Joanna i Jacek Kurscy z córką

i

Autor: Sebastian Wielechowski/Super Express

Córka Kurskich w Opolu postawiła pierwsze kroki. Tata pęka z dumy [ZDJĘCIA]

2022-06-19 20:26

W związku z festiwalem w Opolu, państwo Kurscy mieli w weekend mnóstwo pracy, ale udało im się znaleźć chwilę na spędzenie kilku rodzinnych chwil. W drodze do opolskiego amfiteatru Jacek Kurski i jego żona Joanna Kurska odbyli spokojny spacer z córeczką, która - jak się okazało - potrafi już całkiem sprawnie chodzić! Mała Ania dzielnie szła po wysokich stopniach.

Festiwal w Opolu to jedno z najważniejszych wydarzeń kulturalnych w tym roku oraz ogromne wyzwanie organizacyjne dla TVP. W tym roku był to już 59. festiwal.  Nic dziwnego, że szef telewizji Jacek Kurski postanowił nad wszystkim czuwać osobiście. Wybrał się więc do Opola, by doglądać festiwalu, ale też miło spędzić czas. Prezesowi Kurskiemu w Opolu towarzyszyła żona Joanna Kurska, oraz córeczka. Na szczęście nawał pracy nie przeszkodził państwu Kurskim w spędzeniu rodzinnych chwil.

Podczas spaceru do opolskiego amfiteatru, do którego udali się na wywiad państwo Kurscy, szli wspólnie z trzymaną za ręce córeczką. Najmłodszy członek rodziny Kurskich, mała Anna Klara Teodora, dziarsko szła po schodach, a nie było to łatwe, bo schody były wysokie. Jednak Ania z zawziętością sama kroczyła po stopniach. Dziewczynce wychodzi to całkiem nieźle, a przypomnijmy, że córeczka Kurskich dopiero niedawno skończyła roczek! Warto przypomnieć, że dopiero co w grudniu córeczka Kurskiego po raz pierwszy powiedziała słowo "tata"! Gratulujemy dumnym tacie i mamie! Państwo Kurscy dobrze bawili się w Opolu. Udało im się nawet... zatańczyć. W końcu w stolicy polskiej piosenki rozbrzmiewały najlepsze przeboje, które porywały do tańca.

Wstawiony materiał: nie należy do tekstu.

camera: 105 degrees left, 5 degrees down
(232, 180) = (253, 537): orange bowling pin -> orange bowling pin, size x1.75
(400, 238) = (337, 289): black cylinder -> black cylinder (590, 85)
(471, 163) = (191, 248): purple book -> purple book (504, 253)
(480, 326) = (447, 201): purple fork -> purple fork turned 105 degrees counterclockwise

 Anna Klara Teodora to czwarte dziecko Jacka Kurskiego i owoc jego wielkiej miłości do Joanny Kurskiej, z którą ożenił się dwa razy – na uroczystości cywilnej w 2018 roku i w kościele w 2020. Oboje zostali rodzicami grubo po czterdziestce, ale nie żałują.

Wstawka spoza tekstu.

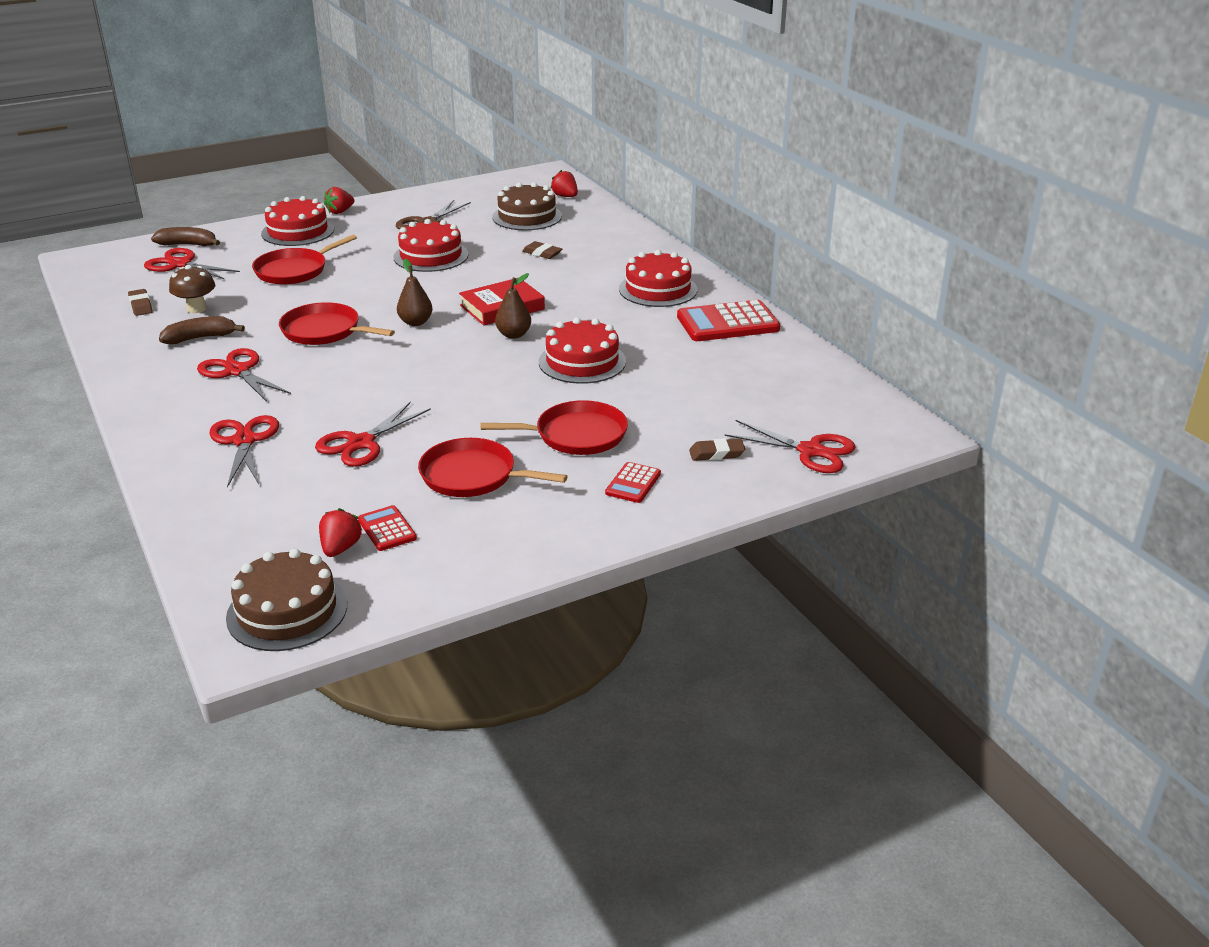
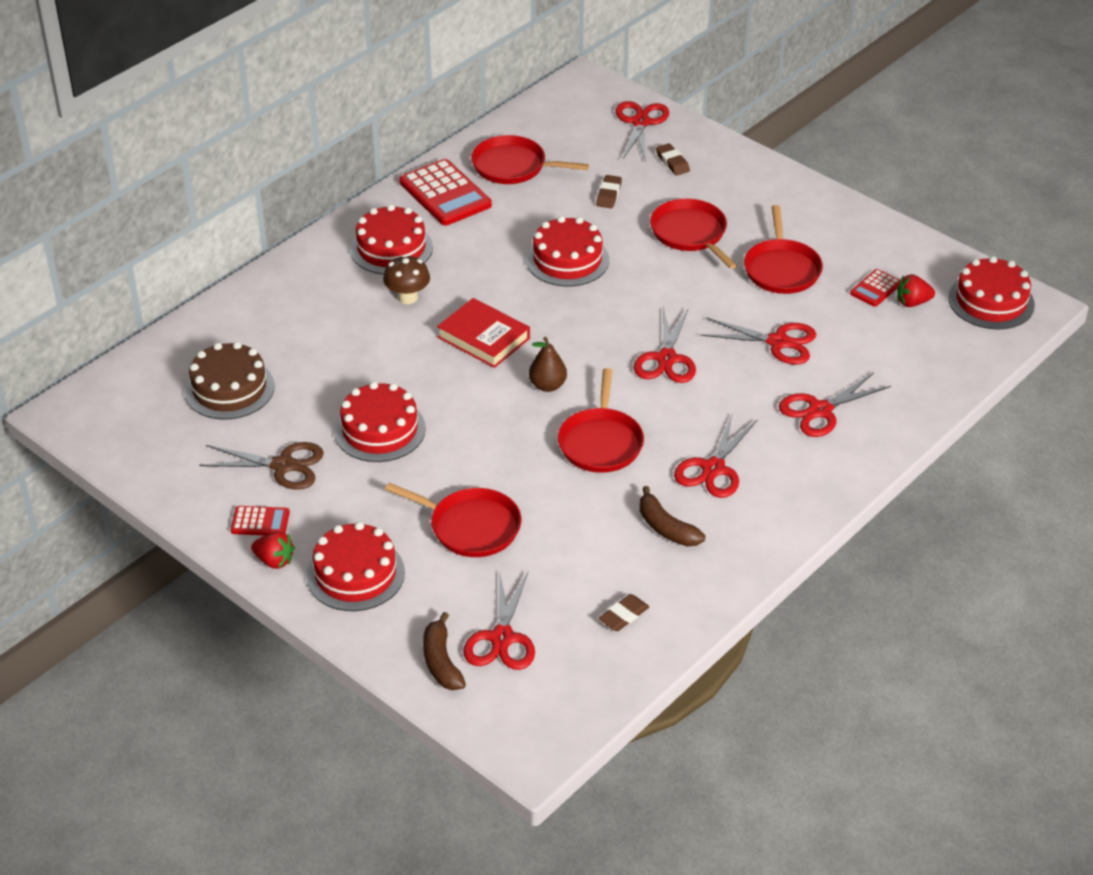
camera: 110 degrees left, 10 degrees up
(196, 309) = (605, 564): brown mushroom -> brown mushroom (407, 297)
(287, 611) = (991, 301): brown cake -> red cake
(396, 380) = (666, 359): none -> red scissors
(514, 335) = (538, 314): brown pear -> none
(542, 253) = (335, 347): brown eraser -> brown eraser (609, 195)
(565, 196) = (149, 375): red strawberry -> none
(633, 483) = (738, 192): red calculator -> red calculator (260, 522)
(757, 362) = (513, 166): none -> red pan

- Mam 55 lat, a wyglądam na 47, przecież państwo to widzą – mówił cytowany przez "Super Express" Kurski, kiedy dziennikarze wzięli go w krzyżowy ogień pytań. - Dziecko cudownie odmładza i nie sądziłem, że tyle szczęścia mnie spotka w jesieni życia. Jest to zasługa mojej żony, która nawet teraz karmi dziecko. Joanna wzięła obowiązki na siebie, jestem jej za to niezmiernie wdzięczny – stwierdził Kurski i dodał na koniec takie zdanie: - O wszystkim decyduje kobieta. Jeśli jest mocna kobieta, w sensie osobowości i charakteru i jest zdolna do poświęcenia się przy mężczyźnie - a taką trafiłem w osobie mojej żony - to wtedy mężczyzna może to udźwignąć. Sam nie byłbym w stanie. Wszystko dzięki Joannie.